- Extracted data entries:
>> Begin
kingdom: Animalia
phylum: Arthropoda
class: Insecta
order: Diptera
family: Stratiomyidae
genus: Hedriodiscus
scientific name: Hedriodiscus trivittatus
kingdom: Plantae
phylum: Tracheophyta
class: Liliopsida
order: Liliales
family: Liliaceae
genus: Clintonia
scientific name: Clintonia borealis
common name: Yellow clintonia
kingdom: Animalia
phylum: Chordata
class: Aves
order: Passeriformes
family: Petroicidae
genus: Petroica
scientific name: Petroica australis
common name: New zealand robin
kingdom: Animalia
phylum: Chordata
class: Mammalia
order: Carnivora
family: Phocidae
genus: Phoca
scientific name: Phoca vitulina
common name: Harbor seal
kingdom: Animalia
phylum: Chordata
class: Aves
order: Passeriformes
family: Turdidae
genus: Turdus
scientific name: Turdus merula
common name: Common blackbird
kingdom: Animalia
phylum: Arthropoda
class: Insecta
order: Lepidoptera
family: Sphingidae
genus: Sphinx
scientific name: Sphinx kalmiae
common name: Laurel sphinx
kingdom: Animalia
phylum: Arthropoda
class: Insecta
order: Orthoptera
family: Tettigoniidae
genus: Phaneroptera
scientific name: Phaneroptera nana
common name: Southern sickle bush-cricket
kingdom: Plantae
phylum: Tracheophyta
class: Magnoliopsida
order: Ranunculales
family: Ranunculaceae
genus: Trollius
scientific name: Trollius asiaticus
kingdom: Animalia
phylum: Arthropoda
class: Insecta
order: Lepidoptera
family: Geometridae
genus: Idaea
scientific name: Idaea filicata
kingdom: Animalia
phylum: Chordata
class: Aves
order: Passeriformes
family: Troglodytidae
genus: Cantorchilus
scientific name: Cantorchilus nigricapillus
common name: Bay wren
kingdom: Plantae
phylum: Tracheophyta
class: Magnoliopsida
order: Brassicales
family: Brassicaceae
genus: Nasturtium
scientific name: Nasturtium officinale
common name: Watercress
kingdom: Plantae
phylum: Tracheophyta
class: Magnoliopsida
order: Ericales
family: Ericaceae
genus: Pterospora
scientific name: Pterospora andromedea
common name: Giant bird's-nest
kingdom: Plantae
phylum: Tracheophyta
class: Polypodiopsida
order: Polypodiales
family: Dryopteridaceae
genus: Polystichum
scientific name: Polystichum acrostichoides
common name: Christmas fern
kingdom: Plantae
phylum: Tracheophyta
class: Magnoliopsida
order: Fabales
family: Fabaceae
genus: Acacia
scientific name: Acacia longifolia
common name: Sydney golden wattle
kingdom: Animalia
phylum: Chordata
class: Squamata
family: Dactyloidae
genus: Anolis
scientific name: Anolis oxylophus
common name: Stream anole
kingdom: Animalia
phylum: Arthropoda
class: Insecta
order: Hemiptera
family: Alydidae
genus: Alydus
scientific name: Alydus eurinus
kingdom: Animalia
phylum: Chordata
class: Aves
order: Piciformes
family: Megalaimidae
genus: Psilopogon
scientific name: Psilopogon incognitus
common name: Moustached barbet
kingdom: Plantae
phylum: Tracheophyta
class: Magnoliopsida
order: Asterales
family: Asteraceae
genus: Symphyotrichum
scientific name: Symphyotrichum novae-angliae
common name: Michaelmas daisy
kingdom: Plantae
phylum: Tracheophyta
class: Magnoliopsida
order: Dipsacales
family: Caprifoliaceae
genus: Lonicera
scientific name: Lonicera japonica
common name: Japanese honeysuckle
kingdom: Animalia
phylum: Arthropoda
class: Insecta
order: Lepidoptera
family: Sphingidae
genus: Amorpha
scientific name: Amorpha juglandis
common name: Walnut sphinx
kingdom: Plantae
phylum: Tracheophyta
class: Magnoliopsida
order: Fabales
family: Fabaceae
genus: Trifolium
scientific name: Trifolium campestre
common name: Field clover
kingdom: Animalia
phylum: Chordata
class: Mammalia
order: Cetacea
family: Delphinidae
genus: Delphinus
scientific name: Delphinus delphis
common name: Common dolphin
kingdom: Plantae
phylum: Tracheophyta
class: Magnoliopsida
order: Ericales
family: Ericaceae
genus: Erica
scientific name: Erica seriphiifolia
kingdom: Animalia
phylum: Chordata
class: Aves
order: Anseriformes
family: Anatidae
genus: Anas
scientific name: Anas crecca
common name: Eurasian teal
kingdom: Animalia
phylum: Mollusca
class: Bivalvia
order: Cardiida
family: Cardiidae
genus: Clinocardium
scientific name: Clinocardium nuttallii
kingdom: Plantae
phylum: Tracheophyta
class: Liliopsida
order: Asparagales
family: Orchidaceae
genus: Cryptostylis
>> End
Render the stretch from the line containing "genus: Pterospora" through the line containing "common name: Common dolphin" as a Markdown table with two columns, No. and Line. Number each row and leave out any blank lines.

| No. | Line |
|---|---|
| 1 | genus: Pterospora |
| 2 | scientific name: Pterospora andromedea |
| 3 | common name: Giant bird's-nest |
| 4 | kingdom: Plantae |
| 5 | phylum: Tracheophyta |
| 6 | class: Polypodiopsida |
| 7 | order: Polypodiales |
| 8 | family: Dryopteridaceae |
| 9 | genus: Polystichum |
| 10 | scientific name: Polystichum acrostichoides |
| 11 | common name: Christmas fern |
| 12 | kingdom: Plantae |
| 13 | phylum: Tracheophyta |
| 14 | class: Magnoliopsida |
| 15 | order: Fabales |
| 16 | family: Fabaceae |
| 17 | genus: Acacia |
| 18 | scientific name: Acacia longifolia |
| 19 | common name: Sydney golden wattle |
| 20 | kingdom: Animalia |
| 21 | phylum: Chordata |
| 22 | class: Squamata |
| 23 | family: Dactyloidae |
| 24 | genus: Anolis |
| 25 | scientific name: Anolis oxylophus |
| 26 | common name: Stream anole |
| 27 | kingdom: Animalia |
| 28 | phylum: Arthropoda |
| 29 | class: Insecta |
| 30 | order: Hemiptera |
| 31 | family: Alydidae |
| 32 | genus: Alydus |
| 33 | scientific name: Alydus eurinus |
| 34 | kingdom: Animalia |
| 35 | phylum: Chordata |
| 36 | class: Aves |
| 37 | order: Piciformes |
| 38 | family: Megalaimidae |
| 39 | genus: Psilopogon |
| 40 | scientific name: Psilopogon incognitus |
| 41 | common name: Moustached barbet |
| 42 | kingdom: Plantae |
| 43 | phylum: Tracheophyta |
| 44 | class: Magnoliopsida |
| 45 | order: Asterales |
| 46 | family: Asteraceae |
| 47 | genus: Symphyotrichum |
| 48 | scientific name: Symphyotrichum novae-angliae |
| 49 | common name: Michaelmas daisy |
| 50 | kingdom: Plantae |
| 51 | phylum: Tracheophyta |
| 52 | class: Magnoliopsida |
| 53 | order: Dipsacales |
| 54 | family: Caprifoliaceae |
| 55 | genus: Lonicera |
| 56 | scientific name: Lonicera japonica |
| 57 | common name: Japanese honeysuckle |
| 58 | kingdom: Animalia |
| 59 | phylum: Arthropoda |
| 60 | class: Insecta |
| 61 | order: Lepidoptera |
| 62 | family: Sphingidae |
| 63 | genus: Amorpha |
| 64 | scientific name: Amorpha juglandis |
| 65 | common name: Walnut sphinx |
| 66 | kingdom: Plantae |
| 67 | phylum: Tracheophyta |
| 68 | class: Magnoliopsida |
| 69 | order: Fabales |
| 70 | family: Fabaceae |
| 71 | genus: Trifolium |
| 72 | scientific name: Trifolium campestre |
| 73 | common name: Field clover |
| 74 | kingdom: Animalia |
| 75 | phylum: Chordata |
| 76 | class: Mammalia |
| 77 | order: Cetacea |
| 78 | family: Delphinidae |
| 79 | genus: Delphinus |
| 80 | scientific name: Delphinus delphis |
| 81 | common name: Common dolphin |